Dans cette sorte de livre-testament, on éfleure au passage quelques pans de sa vie personnelle, de son enfance dysfonctionnelle, à un premier mariage difficile, jusqu’à la rencontre de la femme de sa vie, autour d’un boeuf aux carottes.
On ressent aussi l’amertume du policier envers la Sûreté du Québec où il a passé un quart de siècle, échaudé par de mauvaises expériences vécues par son frère, également ex-policier du corps provincial, et son fils qui a eu maille à partir avec la justice.
S’il poursuit d’abord sa carrière comme enseignant à l’École nationale de police avant de se lancer à son compte, on sent aussi une certaine rancœur envers quelques échecs qui lui pèsent encore sur la conscience.
L’un d’eux, l’affaire Aflalo, concerne la découverte partielle d’un corps démembré dans un boisé de Rawdon en 1987.
Le cadavre est celui de l’homme d’affaires Michel Aflalo. Les soupçons se tournent alors vers sa veuve et un autre homme, et ils écopent tous deux d’une peine de prison. Le complice sera toutefois acquitté au terme d’un deuxième procès, et ce, même si Landry demeure à ce jour convaincu de sa culpabilité, après l’avoir soumis à son interrogatoire. « Cette affaire-là, ça a été deux ans et demi, trois ans de ma vie. Je reste avec un goût amer », admet-il.
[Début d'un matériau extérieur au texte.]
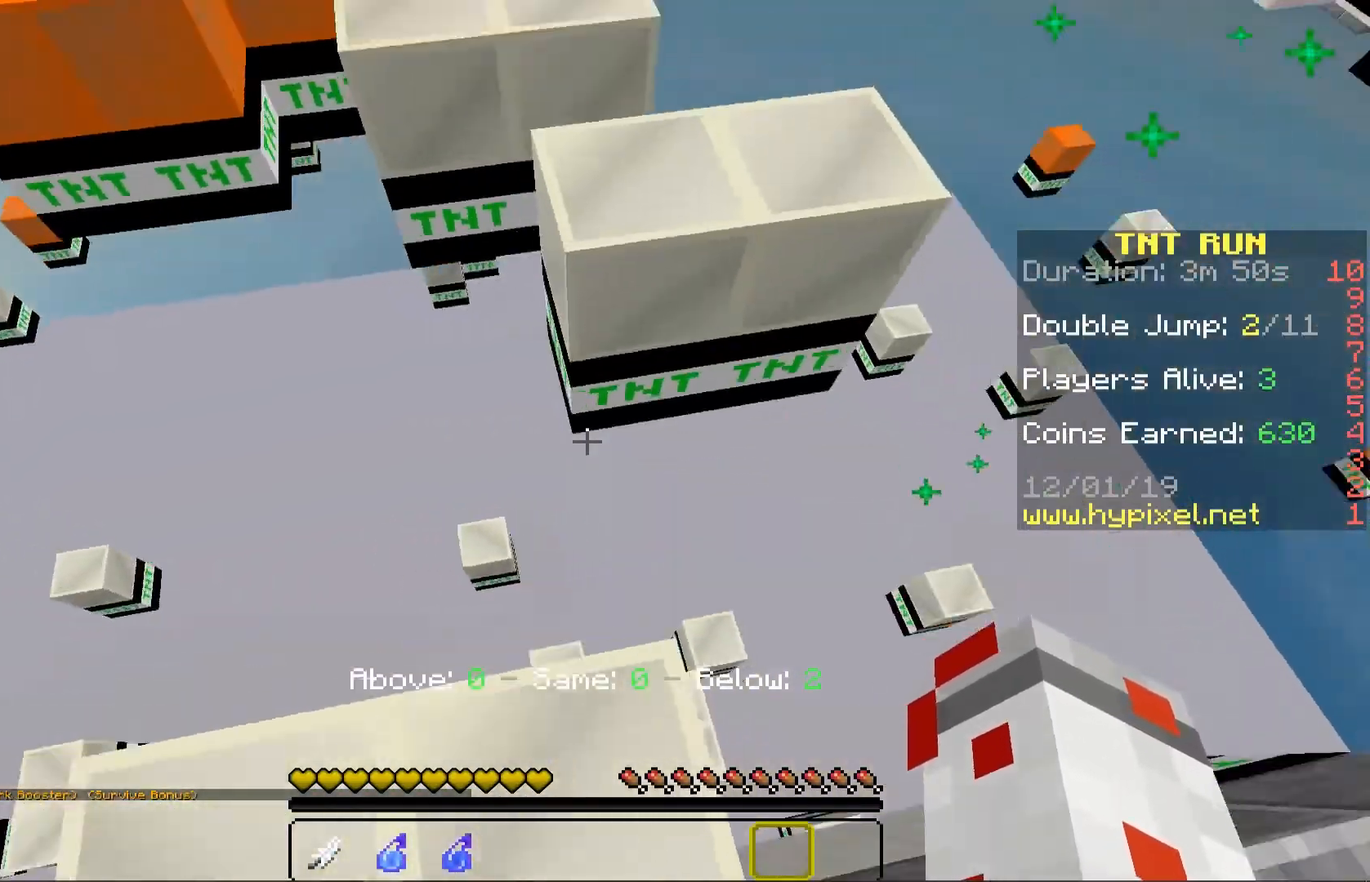
Gameplay with keyboard and mouse; each line is a JSON object with the keys and mouse buttons held at the frame after it. "events" lists presses ("down") and releases ("up") of "a", "d", "s", "space", "w", "mouse_left" and "mouse_right" between this image and that frame as [ms after this image, input, new state], when the widget could be followed in between. "mouse_left", "mouse_right" = the "left", "right" buttons of the "mouse" list. No other keys are recorded. Fast repeated clicks can show as one long hold. Mouse movement is not recorded.
{"keys": ["w"], "mouse": [], "events": [[33, "s", "down"], [50, "space", "up"], [250, "s", "up"], [300, "a", "up"], [367, "w", "down"]]}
Katia Gagnon conclut notre entretien en mentionnant que le plus difficile avec des projets d’envergure comme ce livre, c’est de transmettre au lecteur l’espèce de Saint-Graal qu’elle a ressenti en écoutant toutes ces histoires fascinantes et parfois rocambolesques.
Une fois encore, la journaliste peut se targuer d’avoir réussi cette mission haut la main.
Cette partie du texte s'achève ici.